** Opening The data block **

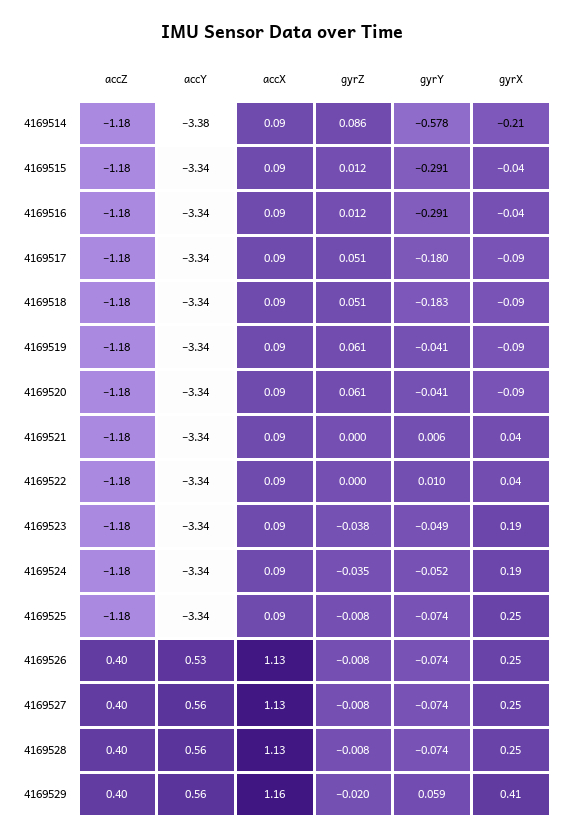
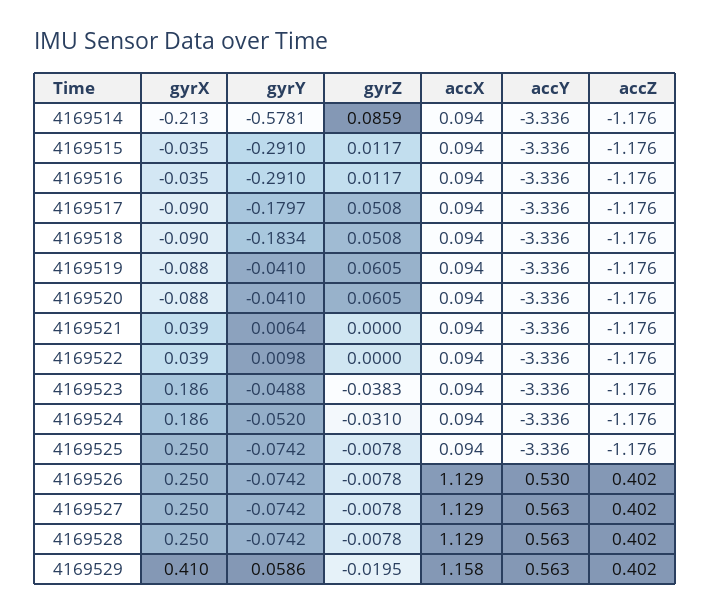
  {
    "accZ": {
      "4169514": -1.176,
      "4169515": -1.176,
      "4169516": -1.176,
      "4169517": -1.176,
      "4169518": -1.176,
      "4169519": -1.176,
      "4169520": -1.176,
      "4169521": -1.176,
      "4169522": -1.176,
      "4169523": -1.176,
      "4169524": -1.176,
      "4169525": -1.176,
      "4169526": 0.402,
      "4169527": 0.402,
      "4169528": 0.402,
      "4169529": 0.402
    },
    "accY": {
-     "4169514": -3.38,
+     "4169514": -3.336,
      "4169515": -3.336,
      "4169516": -3.336,
      "4169517": -3.336,
      "4169518": -3.336,
      "4169519": -3.336,
      "4169520": -3.336,
      "4169521": -3.336,
      "4169522": -3.336,
      "4169523": -3.336,
      "4169524": -3.336,
      "4169525": -3.336,
      "4169526": 0.53,
      "4169527": 0.563,
      "4169528": 0.563,
      "4169529": 0.563
    },
    "accX": {
      "4169514": 0.094,
      "4169515": 0.094,
      "4169516": 0.094,
      "4169517": 0.094,
      "4169518": 0.094,
      "4169519": 0.094,
      "4169520": 0.094,
      "4169521": 0.094,
      "4169522": 0.094,
      "4169523": 0.094,
      "4169524": 0.094,
      "4169525": 0.094,
      "4169526": 1.129,
      "4169527": 1.129,
      "4169528": 1.129,
      "4169529": 1.158
    },
    "gyrZ": {
      "4169514": 0.0859,
      "4169515": 0.0117,
      "4169516": 0.0117,
      "4169517": 0.0508,
      "4169518": 0.0508,
      "4169519": 0.0605,
      "4169520": 0.0605,
      "4169521": 0,
      "4169522": 0,
      "4169523": -0.0383,
-     "4169524": -0.035,
+     "4169524": -0.031,
      "4169525": -0.0078,
      "4169526": -0.0078,
      "4169527": -0.0078,
      "4169528": -0.0078,
      "4169529": -0.0195
    },
    "gyrY": {
      "4169514": -0.5781,
      "4169515": -0.291,
      "4169516": -0.291,
      "4169517": -0.1797,
      "4169518": -0.1834,
      "4169519": -0.041,
      "4169520": -0.041,
      "4169521": 0.0064,
      "4169522": 0.0098,
      "4169523": -0.0488,
      "4169524": -0.052,
      "4169525": -0.0742,
      "4169526": -0.0742,
      "4169527": -0.0742,
      "4169528": -0.0742,
      "4169529": 0.0586
    },
    "gyrX": {
      "4169514": -0.213,
      "4169515": -0.035,
      "4169516": -0.035,
      "4169517": -0.09,
      "4169518": -0.09,
      "4169519": -0.088,
      "4169520": -0.088,
      "4169521": 0.039,
      "4169522": 0.039,
      "4169523": 0.186,
      "4169524": 0.186,
      "4169525": 0.25,
      "4169526": 0.25,
      "4169527": 0.25,
      "4169528": 0.25,
      "4169529": 0.41
    }
  }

** Closing The data block **

> _Problem_
Set down, word for word, the full listing above, and carry over no pictures.

> _Solution to this task_
  {
    "accZ": {
      "4169514": -1.176,
      "4169515": -1.176,
      "4169516": -1.176,
      "4169517": -1.176,
      "4169518": -1.176,
      "4169519": -1.176,
      "4169520": -1.176,
      "4169521": -1.176,
      "4169522": -1.176,
      "4169523": -1.176,
      "4169524": -1.176,
      "4169525": -1.176,
      "4169526": 0.402,
      "4169527": 0.402,
      "4169528": 0.402,
      "4169529": 0.402
    },
    "accY": {
-     "4169514": -3.38,
+     "4169514": -3.336,
      "4169515": -3.336,
      "4169516": -3.336,
      "4169517": -3.336,
      "4169518": -3.336,
      "4169519": -3.336,
      "4169520": -3.336,
      "4169521": -3.336,
      "4169522": -3.336,
      "4169523": -3.336,
      "4169524": -3.336,
      "4169525": -3.336,
      "4169526": 0.53,
      "4169527": 0.563,
      "4169528": 0.563,
      "4169529": 0.563
    },
    "accX": {
      "4169514": 0.094,
      "4169515": 0.094,
      "4169516": 0.094,
      "4169517": 0.094,
      "4169518": 0.094,
      "4169519": 0.094,
      "4169520": 0.094,
      "4169521": 0.094,
      "4169522": 0.094,
      "4169523": 0.094,
      "4169524": 0.094,
      "4169525": 0.094,
      "4169526": 1.129,
      "4169527": 1.129,
      "4169528": 1.129,
      "4169529": 1.158
    },
    "gyrZ": {
      "4169514": 0.0859,
      "4169515": 0.0117,
      "4169516": 0.0117,
      "4169517": 0.0508,
      "4169518": 0.0508,
      "4169519": 0.0605,
      "4169520": 0.0605,
      "4169521": 0,
      "4169522": 0,
      "4169523": -0.0383,
-     "4169524": -0.035,
+     "4169524": -0.031,
      "4169525": -0.0078,
      "4169526": -0.0078,
      "4169527": -0.0078,
      "4169528": -0.0078,
      "4169529": -0.0195
    },
    "gyrY": {
      "4169514": -0.5781,
      "4169515": -0.291,
      "4169516": -0.291,
      "4169517": -0.1797,
      "4169518": -0.1834,
      "4169519": -0.041,
      "4169520": -0.041,
      "4169521": 0.0064,
      "4169522": 0.0098,
      "4169523": -0.0488,
      "4169524": -0.052,
      "4169525": -0.0742,
      "4169526": -0.0742,
      "4169527": -0.0742,
      "4169528": -0.0742,
      "4169529": 0.0586
    },
    "gyrX": {
      "4169514": -0.213,
      "4169515": -0.035,
      "4169516": -0.035,
      "4169517": -0.09,
      "4169518": -0.09,
      "4169519": -0.088,
      "4169520": -0.088,
      "4169521": 0.039,
      "4169522": 0.039,
      "4169523": 0.186,
      "4169524": 0.186,
      "4169525": 0.25,
      "4169526": 0.25,
      "4169527": 0.25,
      "4169528": 0.25,
      "4169529": 0.41
    }
  }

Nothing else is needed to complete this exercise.